De novo a TSU

Artigo de António Bagão Félix.


 

Volto ao tema da TSU e da proclamada intenção da descida da TSU das empresas.

Abandonada a tese abstrusa dos vasos comunicantes entre a TSU da empresa e a TSU dos trabalhadores, o Primeiro-ministro lança de novo a ideia de reduzir aquela, ainda que de uma maneira absolutamente vaga e enigmaticamente ambígua. A seguir, Marco António Costa vem dizer que a contrapartida da descida da TSU (quantos pontos percentuais, muito ou pouco, gradualmente ou de uma só vez?) seria a criação de empregos que originariam mais receita global de TSU.

Como nestas coisas é sempre bom fazer umas simples contas, vejamos o seguinte quadro:

Descida da TSU patronal    Subida do IVA Taxa normal do IVA Número de empregos a criar para compensar descida da TSU Aumento do volume de emprego total
1 p.p. 0,66 p.p. 23,66% 141.000 3,2%
2 p.p. 1,33 p.p. 24,33% 282.000 6,4%
4 p.p. 2,66 p.p. 25,66% 564.000 12,8%
5,75 p.p. 3,83 p.p. 26,83% 810.750 18,4%
[para a elaboração deste quadro, considerei 1) a redução da TSU patronal de 5,75% corresponde à anunciada pelo Governo em Setembro de 2012; 2) o valor total da TSU e do IVA previstos no OE 2015; 3) o aumento no IVA nas taxas normal, intermédia e reduzida; 4) a criação de novos empregos com base num salário médio de 600 € por 14 meses, já referido por Francisco Louçã no post "Alguém no governo sabe fazer as contas da TSU?"(clicar para ver) ; 5) a comparação do volume de emprego feita com o valor de emprego total da última informação do INE (Fev. 2015) incluindo trabalho por conta de outrem e por conta própria].

Os números falam por si. Partamos da hipótese que a “desvalorização fiscal” que Passos Coelho e Marco António têm na cabeça é equivalente à de 2012 e que está, obviamente, afastada a hipótese de aumentar a TSU dos trabalhadores. (não esquecendo que, em média, os custos salariais são apenas cerca de 30% do custo total, o que significa que estamos a falar de uma redução global de 1,72%!) Então das duas, uma: ou o IVA passaria para perto de 27% (!) ou o milagre da multiplicação dos empregos seria de tal monta que a população empregada teria que aumentar 18,4% (mais 810.000 postos de trabalho!) em simultaneidade com a redução da TSU, para não se perder receita…

Como a memória é curta vale a pena recordar o que afirmou, em 2012, o então ministro Vítor Gaspar ao explicar a medida depois abandonada.
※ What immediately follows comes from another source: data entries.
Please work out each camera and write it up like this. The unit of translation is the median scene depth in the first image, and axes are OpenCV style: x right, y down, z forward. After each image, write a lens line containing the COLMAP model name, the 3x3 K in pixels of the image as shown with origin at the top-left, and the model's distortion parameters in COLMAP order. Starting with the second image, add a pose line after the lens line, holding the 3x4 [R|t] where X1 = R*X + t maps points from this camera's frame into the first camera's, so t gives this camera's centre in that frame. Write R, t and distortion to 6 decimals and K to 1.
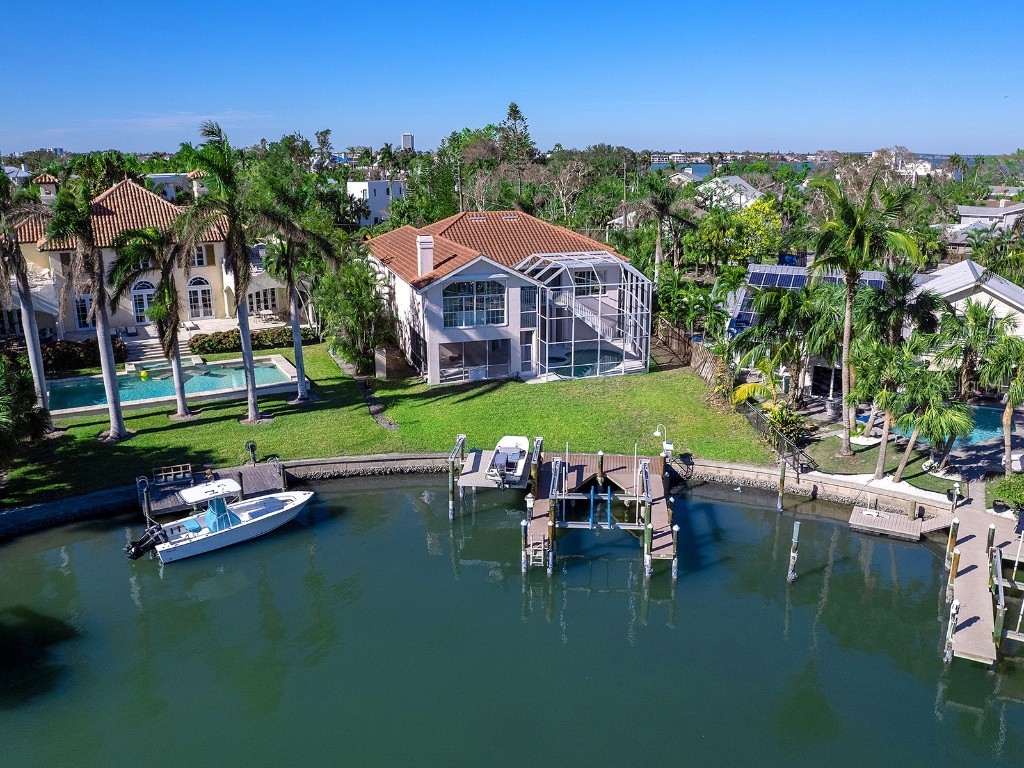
lens RADIAL K [[794.3, 0, 518.4], [0, 794.3, 386.1], [0, 0, 1]] dist [-0.029739, -0.001083]
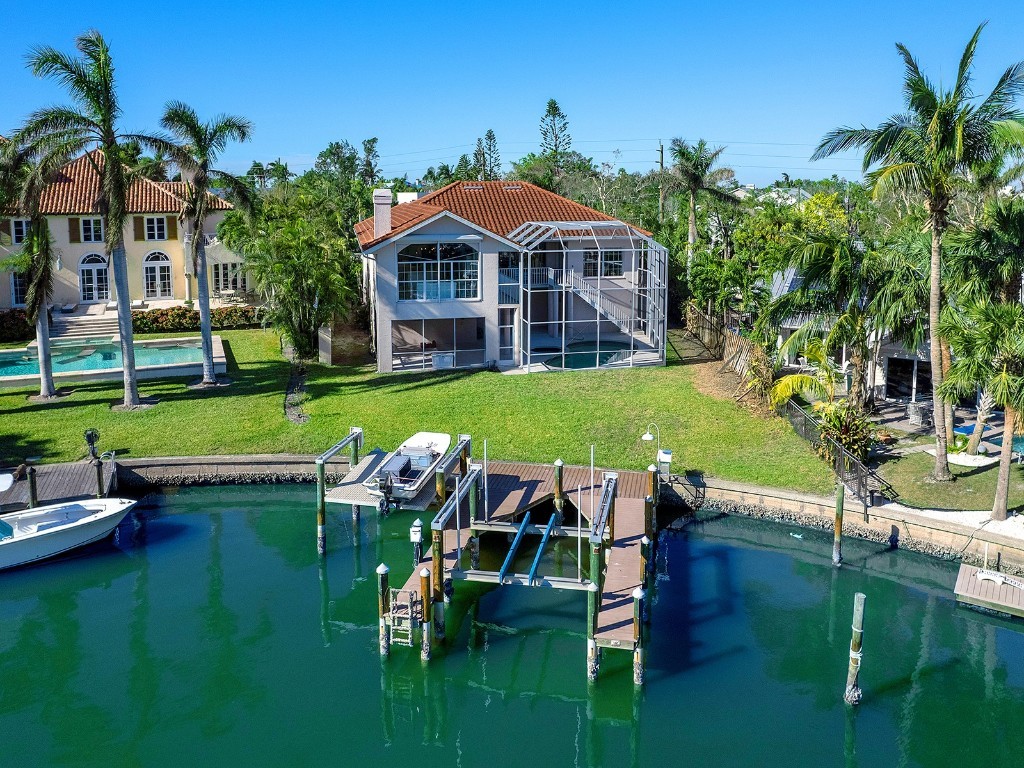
lens RADIAL K [[771.3, 0, 505.4], [0, 771.3, 297.8], [0, 0, 1]] dist [-0.028346, -0.003727]
pose [[0.993712, 0.013168, -0.111191, 0.117733], [-0.029123, 0.989278, -0.143113, 0.037168], [0.108115, 0.145451, 0.983440, 0.303468]]
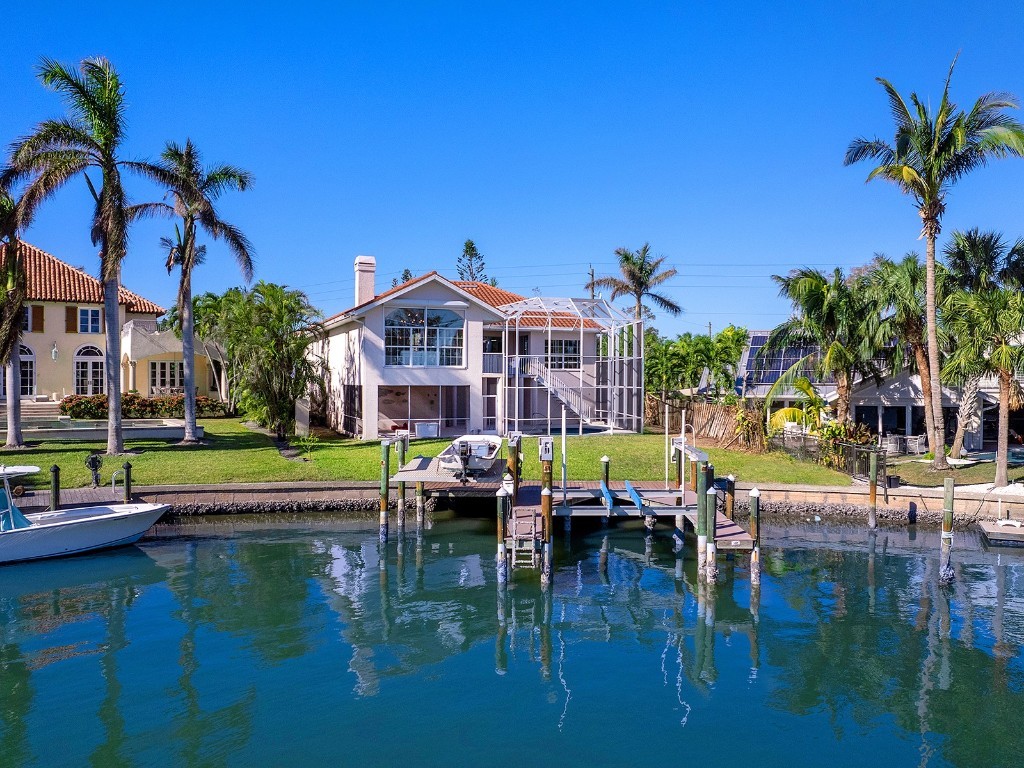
lens RADIAL K [[787.5, 0, 513.1], [0, 787.5, 408.9], [0, 0, 1]] dist [-0.032500, 0.003644]
pose [[0.998533, 0.000554, 0.054140, -0.012001], [0.012270, 0.971618, -0.236236, 0.184291], [-0.052734, 0.236553, 0.970186, 0.299969]]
Disse esperar que a redução da TSU resulte num aumento de um por cento no emprego (o equivalente a cerca de 40 mil empregos), certamente com a concordância do mesmo PM e, quem sabe, de Marco António Costa. Sem mais comentários…
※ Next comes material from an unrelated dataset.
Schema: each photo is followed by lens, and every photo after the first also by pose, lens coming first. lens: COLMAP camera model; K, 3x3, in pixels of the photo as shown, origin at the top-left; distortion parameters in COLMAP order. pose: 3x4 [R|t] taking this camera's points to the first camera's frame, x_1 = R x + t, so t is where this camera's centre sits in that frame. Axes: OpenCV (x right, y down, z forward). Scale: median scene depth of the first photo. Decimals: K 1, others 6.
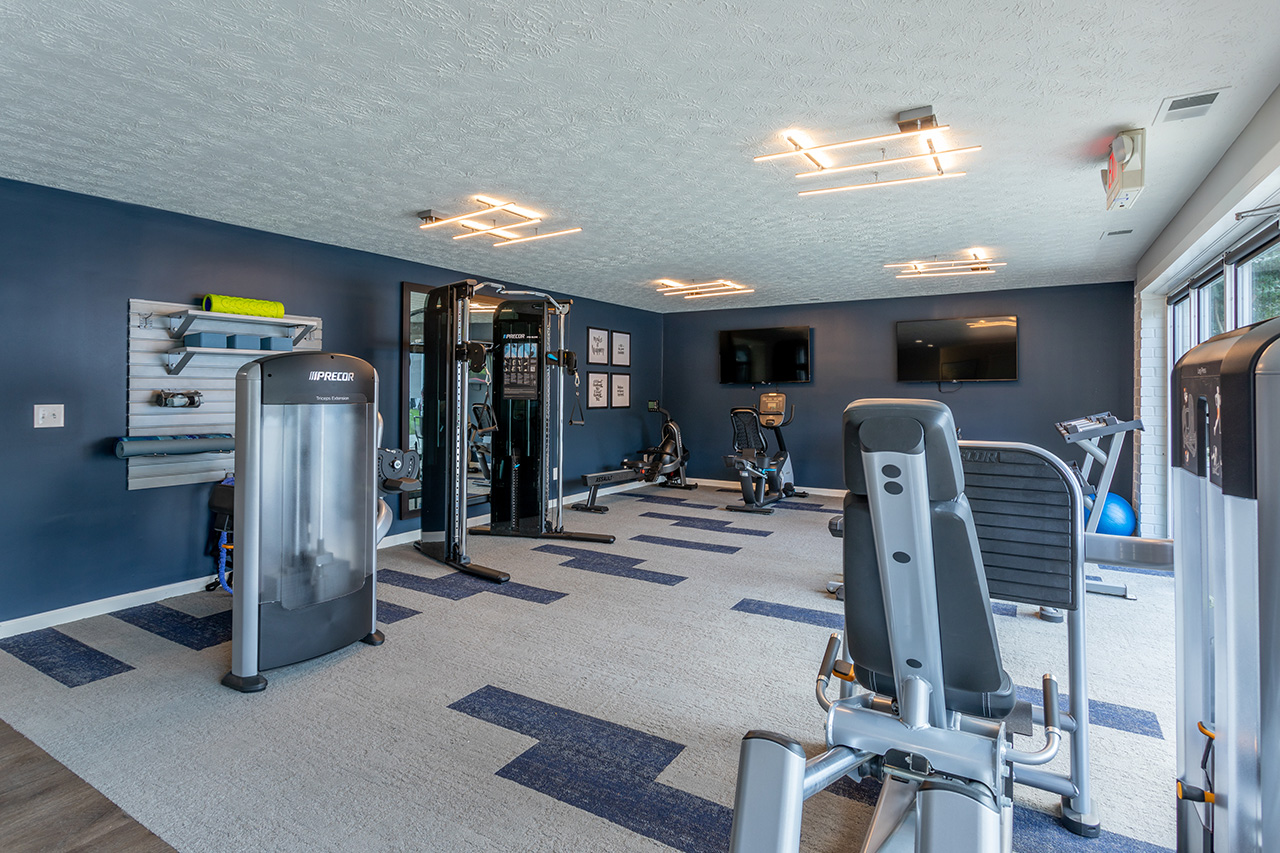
lens RADIAL K [[668.2, 0, 633.7], [0, 668.2, 392.2], [0, 0, 1]] dist [0.003680, 0.000105]
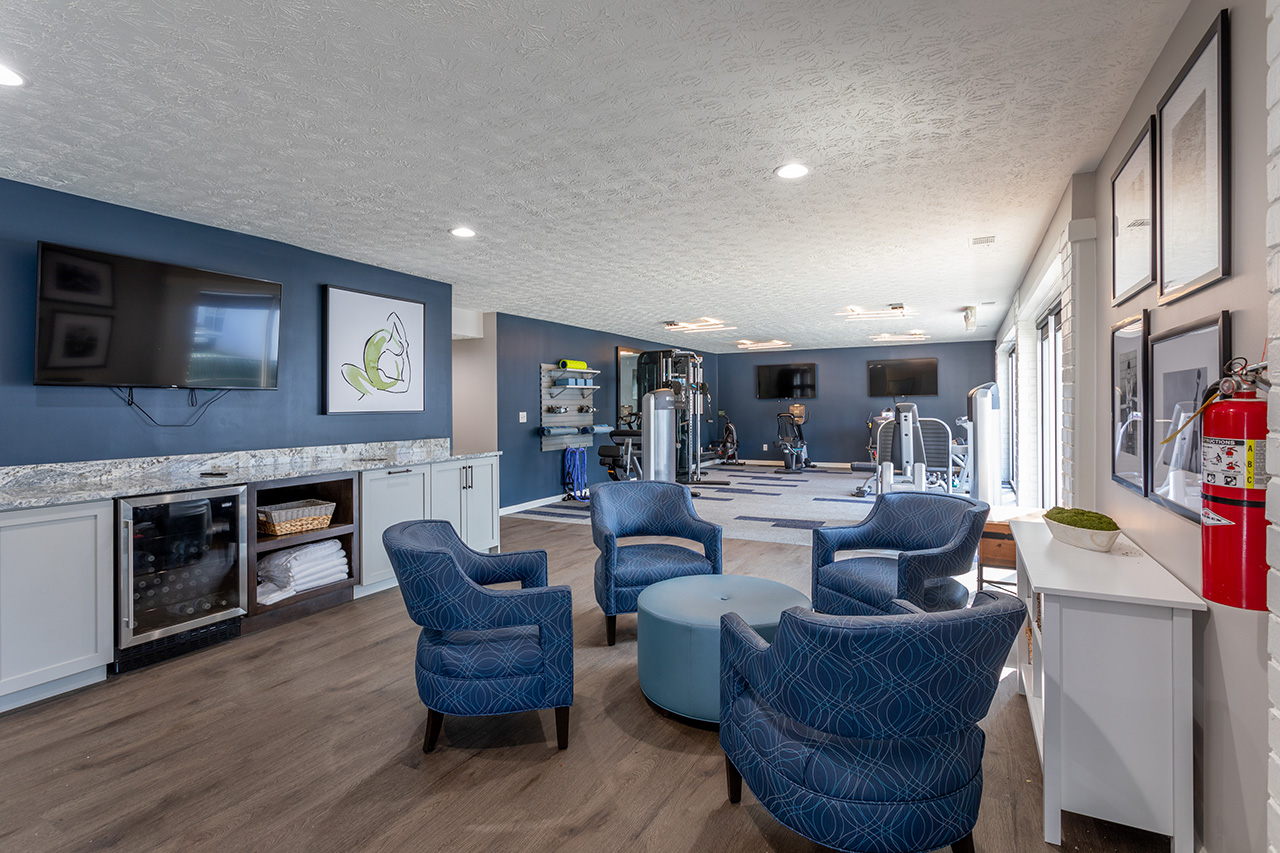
lens RADIAL K [[668.2, 0, 639.4], [0, 668.2, 406.8], [0, 0, 1]] dist [0.003680, 0.000105]
pose [[0.995928, -0.012198, 0.089318, -0.345530], [0.012144, 0.999926, 0.001147, 0.000977], [-0.089325, -0.000057, 0.996003, -0.646995]]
Umas notas finais, nesta minha breve reflexão.

A primeira, para relembrar que a redução dos custos de trabalho nos últimos anos tem sido constante por força da estagnação salarial e da entrada ou reentrada no mercado de trabalho com um salário inferior (no conjunto dos anos de 2010,2011 e 2012, os custos unitários do trabalho diminuíram 6,1%, segundo o Banco de Portugal).

A segunda, sobre a substituição de parte da TSU por impostos (e só vale a pena falar do IVA, dada a sua magnitude), que, para além das consequências fortemente negativas e regressivas do ponto de vista económico e social, implicaria também o perigo de desvirtuar a relação contributiva sinalagmática que está subjacente ao modo de financiamento do sistema público de pensões, provocando um aumento de desresponsabilização contributiva e colocando o sistema contributivo refém do ministério das Finanças.

A terceira, para referir que teríamos uma situação de ineficiência porque em mercados imperfeitos e menos sujeitos à concorrência (designadamente externa), a redução da TSU poderia não ser repercutida para a frente (diminuição do preço final), mas para trás (aumento dos lucros). Ou seja, uma alteração da TSU, em parte revertendo para lucro de empresas (sobretudo rentistas), seria compensada aumentando o IVA sobre toda a gente…

É que a hipotética descida da TSU não poderia sequer ser selectiva, por razões comunitárias e técnicas. E, se pudesse, o que é uma empresa exportadora? A que exporta 100%, 50% ou outra percentagem? Num ano ou vários anos? E as empresas que operam no mercado nacional e que evitam importações (ou seja, com o mesmo resultado na balança comercial)?

Em poucas palavras: deixemo-nos de fantasias.